Woman’s Hour “may not always be ready” to start on time every morning, warned the BBC at a delayed press conference with its new Editor Lucy Jones. Listeners to BBC Radio 4’s flagship programme for and by women, with its familiar mix of make up tips and rape statistics, “will just have to be patient and wait,” snapped Ms Jones.
“The longer people nag and say ‘WHEN will you be ready?’ the later it’s likely to be. The women on Woman’s Hour are the same as women worldwide. We have to multitask. The pressures on our time are special, and that needs to be taken on board. And it’s not funny.”

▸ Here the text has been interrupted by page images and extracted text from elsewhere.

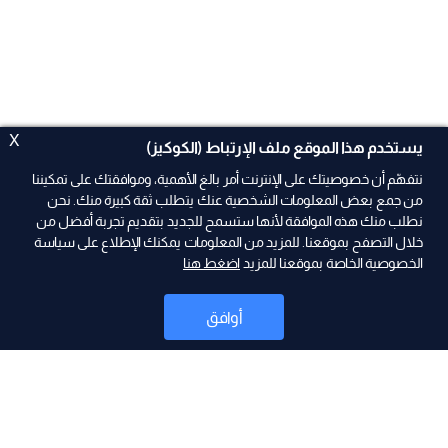
X
يستخدم هذا الموقع ملف الإرتباط (الكوكيز)
نتفهّم أن خصوصيتك على الإنترنت أمر بالغ الأهمية، وموافقتك على تمكيننا
من جمع بعض المعلومات الشخصية عنك يتطلب ثقة كبيرة منك. نحن
نطلب منك هذه الموافقة لأنها ستسمح للجديد بتقديم تجربة أفضل من
خلال التصفح بموقعنا. للمزيد من المعلومات يمكنك الإطلاع على سياسة
الخصوصية الخاصة بموقعنا للمزيد
اضغط هنا
ad
أوافق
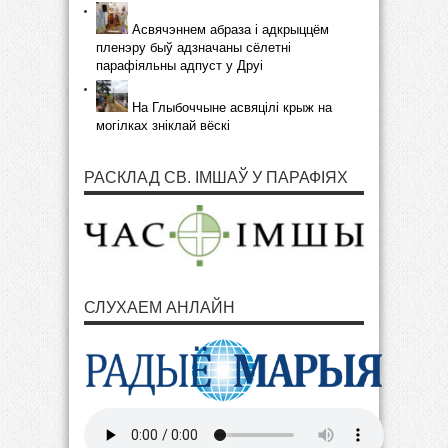
Асвячэннем абраза і адкрыццём
пленэру быў адзначаны сёлетні
парафіяльны адпуст у Друі
На Глыбоччыне асвяцілі крыж на
могілках зніклай вёскі
РАСКЛАД СВ. ІМШАЎ У ПАРАФІЯХ
СЛУХАЕМ АНЛАЙН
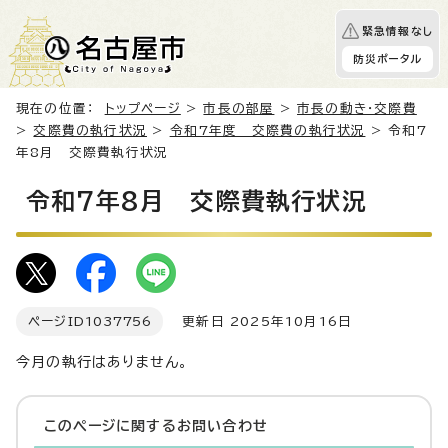
緊急情報なし
防災ポータル
現在の位置：
トップページ
>
市長の部屋
>
市長の動き・交際費
>
交際費の執行状況
>
令和7年度 交際費の執行状況
> 令和7
年8月 交際費執行状況
令和7年8月 交際費執行状況
ページID
1037756
更新日 2025年10月16日
今月の執行はありません。
このページに関する
お問い合わせ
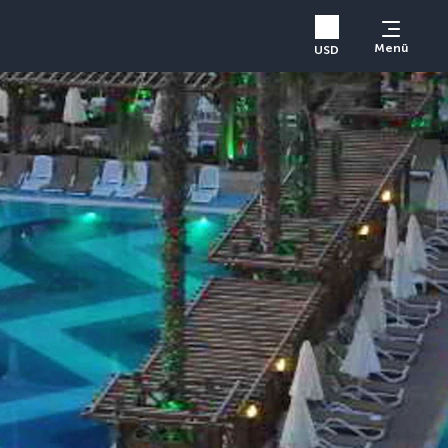
Menü
USD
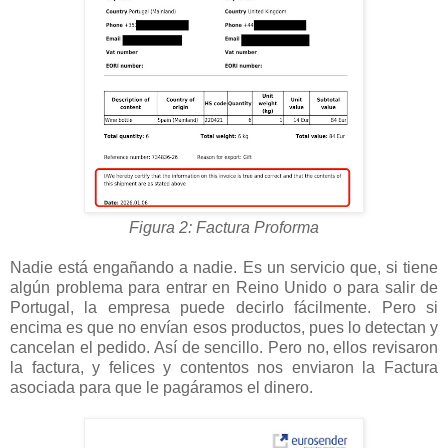
Figura 2: Factura Proforma
Nadie está engañando a nadie. Es un servicio que, si tiene
algún problema para entrar en Reino Unido o para salir de
Portugal, la empresa puede decirlo fácilmente. Pero si
encima es que no envían esos productos, pues lo detectan y
cancelan el pedido. Así de sencillo. Pero no, ellos revisaron
la factura, y felices y contentos nos enviaron la Factura
asociada para que le pagáramos el dinero.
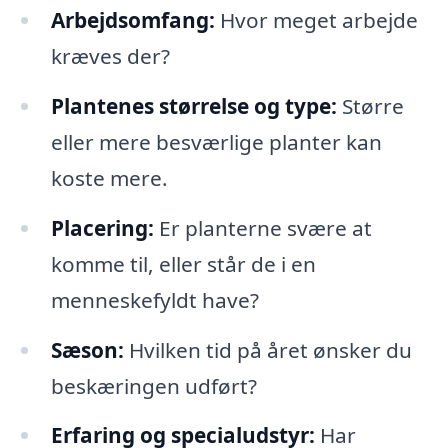
Arbejdsomfang:
Hvor meget arbejde
kræves der?
Plantenes størrelse og type:
Større
eller mere besværlige planter kan
koste mere.
Placering:
Er planterne svære at
komme til, eller står de i en
menneskefyldt have?
Sæson:
Hvilken tid på året ønsker du
beskæringen udført?
Erfaring og specialudstyr:
Har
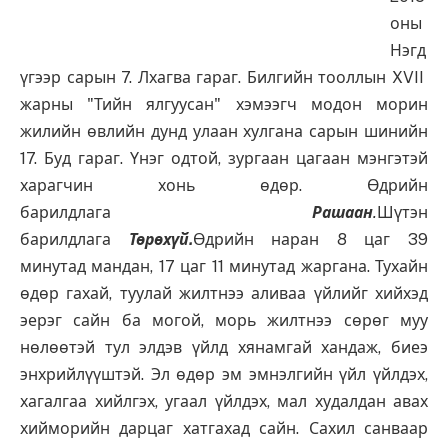
оны
Нэгд
үгээр сарын 7. Лхагва гараг. Билгийн тооллын XVII
жарны "Тийн ялгуусан" хэмээгч модон морин
жилийн өвлийн дунд улаан хулгана сарын шинийн
17. Буд гараг. Үнэг одтой, зургаан цагаан мэнгэтэй
харагчин хонь өдөр. Өдрийн
барилдлага
Рашаан
.
Шүтэн
барилдлага
Төрөхүй
.
Өдрийн наран 8 цаг 39
минутад мандан, 17 цаг 11 минутад жаргана. Тухайн
өдөр гахай, туулай жилтнээ аливаа үйлийг хийхэд
эерэг сайн ба могой, морь жилтнээ сөрөг муу
нөлөөтэй тул элдэв үйлд хянамгай хандаж, биеэ
энхрийлүүштэй. Эл өдөр эм эмнэлгийн үйл үйлдэх,
хагалгаа хийлгэх, угаал үйлдэх, мал худалдан авах
хийморийн дарцаг хатгахад сайн. Сахил санваар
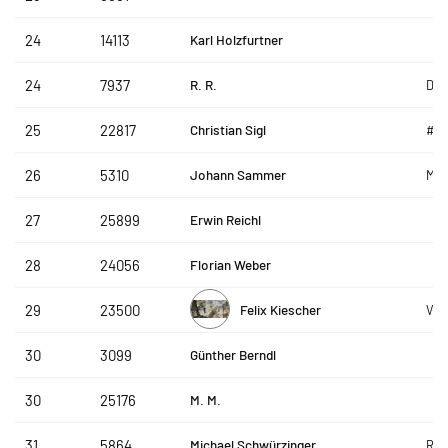
Karl Holzfurtner
24
14113
R. R.
24
7937
Die
Christian Sigl
25
22817
#g
Johann Sammer
26
5310
Met
Erwin Reichl
27
25899
Florian Weber
28
24056
Felix Kiescher
29
23500
Ver
Günther Berndl
30
3099
M. M.
30
25176
Michael Schwürzinger
31
5864
Rot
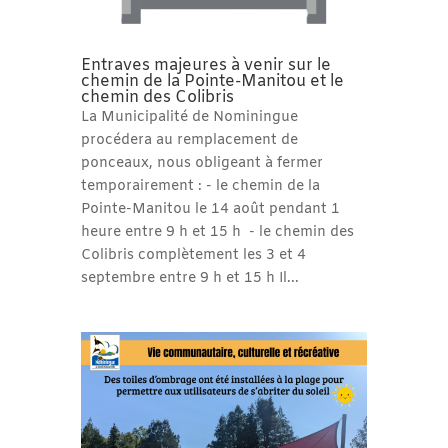
Entraves majeures à venir sur le
chemin de la Pointe-Manitou et le
chemin des Colibris
La Municipalité de Nominingue
procédera au remplacement de
ponceaux, nous obligeant à fermer
temporairement : - le chemin de la
Pointe-Manitou le 14 août pendant 1
heure entre 9 h et 15 h - le chemin des
Colibris complètement les 3 et 4
septembre entre 9 h et 15 h Il...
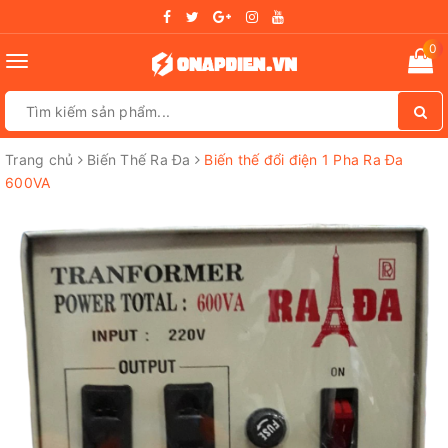
0
Toggle
navigation
Trang chủ
Biến Thế Ra Đa
Biến thế đổi điện 1 Pha Ra Đa
600VA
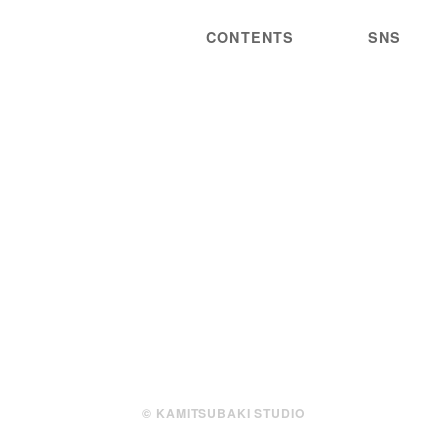
CONTENTS
SNS
NEWS
STATEMENT
LIVE/EVENT
PRIVACY
MEDIA
POLICY
GUIDELINES
ARTIST
DISCOGRAPHY
STORE
PROJECT
WORDS
CONTACT
JOIN
© KAMITSUBAKI STUDIO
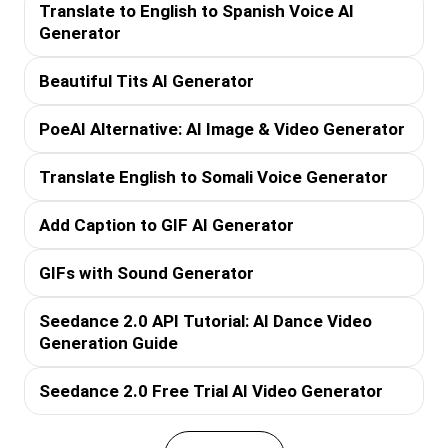
Translate to English to Spanish Voice AI
Generator
Beautiful Tits AI Generator
PoeAI Alternative: AI Image & Video Generator
Translate English to Somali Voice Generator
Add Caption to GIF AI Generator
GIFs with Sound Generator
Seedance 2.0 API Tutorial: AI Dance Video
Generation Guide
Seedance 2.0 Free Trial AI Video Generator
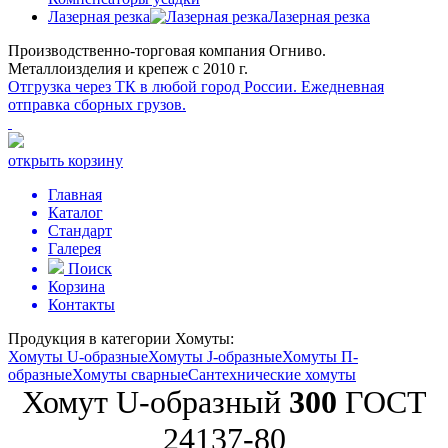
Лазерная резка
Лазерная резка
Производственно-торговая компания Огниво.
Металлоизделия и крепеж с 2010 г.
Отгрузка через ТК в любой город России.
Ежедневная
отправка сборных грузов.
открыть корзину
Главная
Каталог
Стандарт
Галерея
Поиск
Корзина
Контакты
Продукция в категории
Хомуты:
Хомуты U-образные
Хомуты J-образные
Хомуты П-
образные
Хомуты сварные
Сантехнические хомуты
Хомут U-образный
300
ГОСТ
24137-80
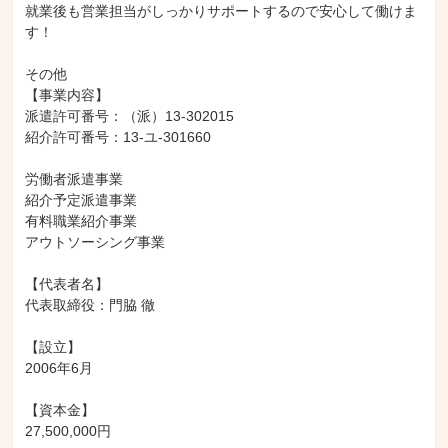
就業後も営業担当がしっかりサポートするので安心して働けま
す！

その他

【事業内容】

派遣許可番号：（派）13-302015

紹介許可番号：13-ユ-301660

労働者派遣事業

紹介予定派遣事業

有料職業紹介事業

アウトソーシング事業

【代表者名】

代表取締役：門脇 徹

【設立】

2006年6月

【資本金】

27,500,000円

Asked whether Woman’s Hour would run the whole hour if it were late on the air, Ms Jones said, “First, will you stop going on about late. That’s all we ever hear. "Late late late. Oh do hurry up" You seem to be obsessed. You'll make everyone late by going on about late. If we do come on – and there are no promises mind – at say seven minutes past then of course we’d expect to be on for the full hour. That’s what it says on the tin. Woman’s Hour. Not Woman’s 56 minutes. I mean not 53 minutes. So if we came on at seven minutes past ten, then of course as I said it would be 53 minutes to the next...but we'd want the whole hour, so we would have to finish at...Anyway if you don’t like it you can go without us. Now shut up about late.”
Elsewhere, women in the media have reacted angrily to the BBC’s announcement that broadcasters should be flexible about when women's output came on. Carol Vorderman, due to present a run of ITV’s Loose Women warned “I would be furious if my slot was tampered with.”